A satellite scheduled for launch next month will scan the heavens for a hydrogen isotope that may unlock the mystery of the universe. By Heidi Kriz.

Is the Big Bang theory really a dud? Scientists will soon launch a new tool to help determine the origins of the universe -- a satellite telescope.

On 20 May, a team of scientists at Johns Hopkins University will launch a new telescope-enabled satellite named FUSE (Far Ultraviolet Spectroscopic Explorer) from Cape Canaveral, Florida.

The beckoning brightness of far-flung stars and planets has always teased cosmologists, looking for answers to the galaxy's beginnings. Analyses of celestial bodies led to the Big Bang theory over 70 years ago, still considered the primary hypothesis for explaining the birth of the universe.

"There are some big questions that we are trying to answer," said Kenneth Sembach, a research scientist working on the project. "Are our current assumptions about how the origins of the universe correct? And how did galaxies evolve?"

The FUSE telescope earns its name from its ability to dramatically extend astronomy’s observational reach into the study of ultraviolet wavelengths. By doing so, scientists hope to test the basic models of cosmic construction and try to answer some of the questions at the heart of the theory.

Scientists hope the telescope's refined technology will enable them to engage in the equivalent of an archeological dig at the first few minutes of creation.

In this case, the "fossil" they will be looking for is the presence of a hydrogen isotope -- deuterium -- believed to have been produced in huge amounts primarily during the early moments of the Big Bang.

"We believe that stars, in the course of their creation, destroy deuterium when hydrogen converts to helium," said William Blair, an astronomer at Johns Hopkins who is also working on the project. "So the amount of deuterium that exists in the galaxy, and the universe, has been steadily diminishing since the beginning of time.

"We plan to look at hundreds of stars and look for a pattern in the level of deuterium abundance in different regions of the Milky Way." That way, said Blair, they hope to be able to "look back" into time and imagine the Big Bang.

With this new tool, scientists hope to contribute to one of the three biggest pieces of the puzzle believed to form an accurate picture of the Big Bang: the relative abundance of simple elements and isotopes in the universe; the measurement of the temperature of the cosmic microwave background; and the expansion rate of the universe.

The FUSE project almost didn’t happen.
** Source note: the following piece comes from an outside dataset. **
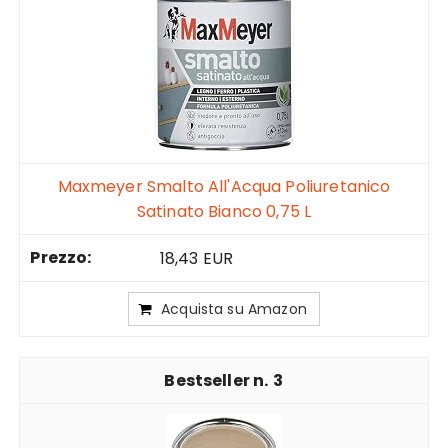
Maxmeyer Smalto All'Acqua Poliuretanico
Satinato Bianco 0,75 L
18,43 EUR
Acquista su Amazon
3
In 1994, after having already spent US$20 million dollars funding the Johns Hopkins project, NASA underwent a series of seismic budget cuts, and announced they were defusing FUSE.

But project leader Warren Moos -- in a true expression of NASA head Dan Goldin’s "better, faster, cheaper," space projects -- approached NASA with a counteroffer: They could carry on and complete the project for a third of the original budget.

And complete it they did, at a cost of $100 million dollars, instead of $350 million.